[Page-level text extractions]
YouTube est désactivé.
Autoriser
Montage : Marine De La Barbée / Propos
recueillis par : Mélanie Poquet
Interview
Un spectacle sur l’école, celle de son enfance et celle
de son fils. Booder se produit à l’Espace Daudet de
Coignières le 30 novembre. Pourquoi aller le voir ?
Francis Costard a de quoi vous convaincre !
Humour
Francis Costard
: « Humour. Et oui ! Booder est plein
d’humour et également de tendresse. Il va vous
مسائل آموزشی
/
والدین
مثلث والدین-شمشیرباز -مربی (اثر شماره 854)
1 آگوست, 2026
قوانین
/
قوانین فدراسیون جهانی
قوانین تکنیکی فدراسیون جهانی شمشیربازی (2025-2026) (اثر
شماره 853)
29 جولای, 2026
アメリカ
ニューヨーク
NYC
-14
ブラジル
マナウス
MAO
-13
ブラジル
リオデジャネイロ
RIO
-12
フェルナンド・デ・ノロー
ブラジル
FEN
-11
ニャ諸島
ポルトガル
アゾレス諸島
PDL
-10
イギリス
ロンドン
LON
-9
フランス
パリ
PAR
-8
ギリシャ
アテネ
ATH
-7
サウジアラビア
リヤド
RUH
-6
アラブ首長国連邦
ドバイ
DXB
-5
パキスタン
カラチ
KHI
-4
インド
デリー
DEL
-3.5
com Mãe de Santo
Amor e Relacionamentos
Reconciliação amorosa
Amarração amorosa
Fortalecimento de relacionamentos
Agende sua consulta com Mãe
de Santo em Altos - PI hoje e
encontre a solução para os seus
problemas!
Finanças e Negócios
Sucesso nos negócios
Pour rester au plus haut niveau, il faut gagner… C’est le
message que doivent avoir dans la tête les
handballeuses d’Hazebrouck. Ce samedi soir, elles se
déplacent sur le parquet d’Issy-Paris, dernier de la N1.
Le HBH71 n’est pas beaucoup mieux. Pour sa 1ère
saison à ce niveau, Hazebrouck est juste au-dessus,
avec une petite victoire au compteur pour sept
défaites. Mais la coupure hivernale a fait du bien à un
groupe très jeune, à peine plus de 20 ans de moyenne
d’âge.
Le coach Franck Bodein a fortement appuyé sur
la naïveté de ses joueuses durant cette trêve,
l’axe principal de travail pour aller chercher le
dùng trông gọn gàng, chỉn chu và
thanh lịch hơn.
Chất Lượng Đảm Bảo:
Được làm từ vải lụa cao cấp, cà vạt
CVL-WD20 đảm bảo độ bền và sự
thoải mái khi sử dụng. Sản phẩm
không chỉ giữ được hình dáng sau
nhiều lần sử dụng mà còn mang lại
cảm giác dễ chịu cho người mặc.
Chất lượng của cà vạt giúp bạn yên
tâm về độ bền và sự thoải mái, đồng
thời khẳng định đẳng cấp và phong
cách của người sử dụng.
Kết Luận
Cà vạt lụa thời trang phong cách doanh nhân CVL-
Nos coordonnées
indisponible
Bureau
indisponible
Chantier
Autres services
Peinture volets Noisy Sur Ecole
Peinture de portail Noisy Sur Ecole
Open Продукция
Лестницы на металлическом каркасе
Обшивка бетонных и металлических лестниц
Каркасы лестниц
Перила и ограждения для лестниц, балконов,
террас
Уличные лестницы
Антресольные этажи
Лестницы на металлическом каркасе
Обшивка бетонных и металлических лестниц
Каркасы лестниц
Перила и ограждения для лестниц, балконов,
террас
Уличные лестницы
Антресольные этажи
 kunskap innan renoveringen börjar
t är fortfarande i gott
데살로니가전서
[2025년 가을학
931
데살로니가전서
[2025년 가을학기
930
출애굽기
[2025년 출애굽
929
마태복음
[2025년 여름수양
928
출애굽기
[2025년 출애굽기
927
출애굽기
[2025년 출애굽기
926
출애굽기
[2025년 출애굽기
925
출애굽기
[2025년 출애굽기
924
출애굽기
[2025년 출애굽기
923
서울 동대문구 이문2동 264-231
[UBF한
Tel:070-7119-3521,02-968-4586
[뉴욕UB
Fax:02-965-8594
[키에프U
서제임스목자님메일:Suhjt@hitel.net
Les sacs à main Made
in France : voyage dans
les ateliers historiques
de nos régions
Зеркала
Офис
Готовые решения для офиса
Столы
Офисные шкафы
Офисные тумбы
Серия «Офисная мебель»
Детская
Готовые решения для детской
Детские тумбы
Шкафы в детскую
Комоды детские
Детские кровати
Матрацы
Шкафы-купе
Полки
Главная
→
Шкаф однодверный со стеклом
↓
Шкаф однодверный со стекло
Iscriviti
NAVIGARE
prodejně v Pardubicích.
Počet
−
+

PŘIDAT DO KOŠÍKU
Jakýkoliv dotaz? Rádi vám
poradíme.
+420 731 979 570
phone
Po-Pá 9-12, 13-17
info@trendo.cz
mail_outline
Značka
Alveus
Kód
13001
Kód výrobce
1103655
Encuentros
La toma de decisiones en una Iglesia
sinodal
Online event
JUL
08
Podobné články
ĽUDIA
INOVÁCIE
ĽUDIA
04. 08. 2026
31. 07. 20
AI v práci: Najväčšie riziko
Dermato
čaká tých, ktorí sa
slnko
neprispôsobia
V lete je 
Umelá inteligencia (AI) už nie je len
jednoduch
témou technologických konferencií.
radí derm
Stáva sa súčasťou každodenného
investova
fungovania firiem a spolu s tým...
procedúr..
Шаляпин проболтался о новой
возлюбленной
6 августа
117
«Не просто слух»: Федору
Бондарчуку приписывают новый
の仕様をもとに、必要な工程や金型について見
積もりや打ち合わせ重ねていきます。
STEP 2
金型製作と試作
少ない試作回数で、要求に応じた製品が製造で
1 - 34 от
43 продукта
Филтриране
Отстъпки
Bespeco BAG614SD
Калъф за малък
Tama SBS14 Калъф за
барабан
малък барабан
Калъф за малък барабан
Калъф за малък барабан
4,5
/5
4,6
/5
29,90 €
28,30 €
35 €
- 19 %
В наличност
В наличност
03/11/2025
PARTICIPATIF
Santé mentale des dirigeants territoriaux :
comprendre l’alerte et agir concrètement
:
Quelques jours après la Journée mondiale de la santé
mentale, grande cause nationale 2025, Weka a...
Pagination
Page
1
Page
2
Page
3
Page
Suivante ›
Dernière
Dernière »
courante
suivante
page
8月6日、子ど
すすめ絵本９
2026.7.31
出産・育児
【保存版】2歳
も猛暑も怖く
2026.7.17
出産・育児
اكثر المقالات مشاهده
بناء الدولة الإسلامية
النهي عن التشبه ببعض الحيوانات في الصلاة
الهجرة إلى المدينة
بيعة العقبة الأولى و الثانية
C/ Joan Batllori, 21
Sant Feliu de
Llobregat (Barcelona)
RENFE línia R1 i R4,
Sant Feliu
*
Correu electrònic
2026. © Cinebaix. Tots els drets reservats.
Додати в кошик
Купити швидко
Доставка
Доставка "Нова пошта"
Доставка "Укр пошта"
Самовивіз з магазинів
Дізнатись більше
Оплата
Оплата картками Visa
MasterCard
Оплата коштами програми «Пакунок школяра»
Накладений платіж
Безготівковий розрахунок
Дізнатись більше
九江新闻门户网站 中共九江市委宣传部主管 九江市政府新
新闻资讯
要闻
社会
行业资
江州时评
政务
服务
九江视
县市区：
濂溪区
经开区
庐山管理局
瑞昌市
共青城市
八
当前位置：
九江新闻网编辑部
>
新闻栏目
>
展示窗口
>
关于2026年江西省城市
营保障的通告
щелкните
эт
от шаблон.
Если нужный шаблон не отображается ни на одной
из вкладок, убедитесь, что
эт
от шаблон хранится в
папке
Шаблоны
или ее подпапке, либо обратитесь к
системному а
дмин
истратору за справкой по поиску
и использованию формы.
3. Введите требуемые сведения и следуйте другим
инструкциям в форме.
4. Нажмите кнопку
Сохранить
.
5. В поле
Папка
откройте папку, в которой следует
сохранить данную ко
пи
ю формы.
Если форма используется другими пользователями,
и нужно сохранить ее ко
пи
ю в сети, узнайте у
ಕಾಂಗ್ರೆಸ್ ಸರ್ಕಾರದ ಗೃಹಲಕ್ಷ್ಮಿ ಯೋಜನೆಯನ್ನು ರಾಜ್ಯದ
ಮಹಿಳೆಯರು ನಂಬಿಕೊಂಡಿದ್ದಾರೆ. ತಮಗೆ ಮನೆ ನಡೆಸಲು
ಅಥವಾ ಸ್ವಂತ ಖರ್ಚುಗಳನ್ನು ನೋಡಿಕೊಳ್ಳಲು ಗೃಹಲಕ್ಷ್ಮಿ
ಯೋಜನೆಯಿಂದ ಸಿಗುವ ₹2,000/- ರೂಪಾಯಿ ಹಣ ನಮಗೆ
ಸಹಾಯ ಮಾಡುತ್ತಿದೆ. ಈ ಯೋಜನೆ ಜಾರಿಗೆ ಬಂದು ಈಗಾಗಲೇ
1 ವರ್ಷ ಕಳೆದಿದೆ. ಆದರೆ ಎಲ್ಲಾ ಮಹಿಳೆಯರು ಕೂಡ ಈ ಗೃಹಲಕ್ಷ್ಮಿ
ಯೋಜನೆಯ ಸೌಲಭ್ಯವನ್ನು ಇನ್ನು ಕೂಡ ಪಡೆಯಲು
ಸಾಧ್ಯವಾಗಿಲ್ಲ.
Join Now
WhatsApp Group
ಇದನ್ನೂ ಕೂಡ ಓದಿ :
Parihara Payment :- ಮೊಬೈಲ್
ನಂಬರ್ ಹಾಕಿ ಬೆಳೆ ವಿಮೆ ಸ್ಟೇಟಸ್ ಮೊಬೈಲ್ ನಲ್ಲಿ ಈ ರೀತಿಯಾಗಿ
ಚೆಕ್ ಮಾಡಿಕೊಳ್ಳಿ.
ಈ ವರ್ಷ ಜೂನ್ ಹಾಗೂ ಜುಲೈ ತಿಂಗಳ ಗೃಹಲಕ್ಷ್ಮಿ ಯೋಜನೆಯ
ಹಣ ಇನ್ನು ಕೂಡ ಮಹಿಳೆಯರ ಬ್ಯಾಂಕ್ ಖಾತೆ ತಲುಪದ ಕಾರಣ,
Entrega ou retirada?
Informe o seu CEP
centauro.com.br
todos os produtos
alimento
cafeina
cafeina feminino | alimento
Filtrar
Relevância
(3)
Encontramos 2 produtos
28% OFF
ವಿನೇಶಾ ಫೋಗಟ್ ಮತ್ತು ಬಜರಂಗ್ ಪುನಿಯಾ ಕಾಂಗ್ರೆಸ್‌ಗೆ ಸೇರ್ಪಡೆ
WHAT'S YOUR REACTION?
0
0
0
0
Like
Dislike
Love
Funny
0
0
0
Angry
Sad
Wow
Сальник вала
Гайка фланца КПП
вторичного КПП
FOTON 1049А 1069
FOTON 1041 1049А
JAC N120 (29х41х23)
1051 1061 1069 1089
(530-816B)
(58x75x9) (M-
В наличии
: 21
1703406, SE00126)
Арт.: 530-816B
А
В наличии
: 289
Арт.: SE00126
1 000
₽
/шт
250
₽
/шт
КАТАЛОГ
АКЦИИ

**WHAT IS NEEDED:** Read the entries and select each line where the word "فدراسیون" is found.

**EXERCISE OUTPUT:**
قوانین فدراسیون جهانی
قوانین تکنیکی فدراسیون جهانی شمشیربازی (2025-2026) (اثر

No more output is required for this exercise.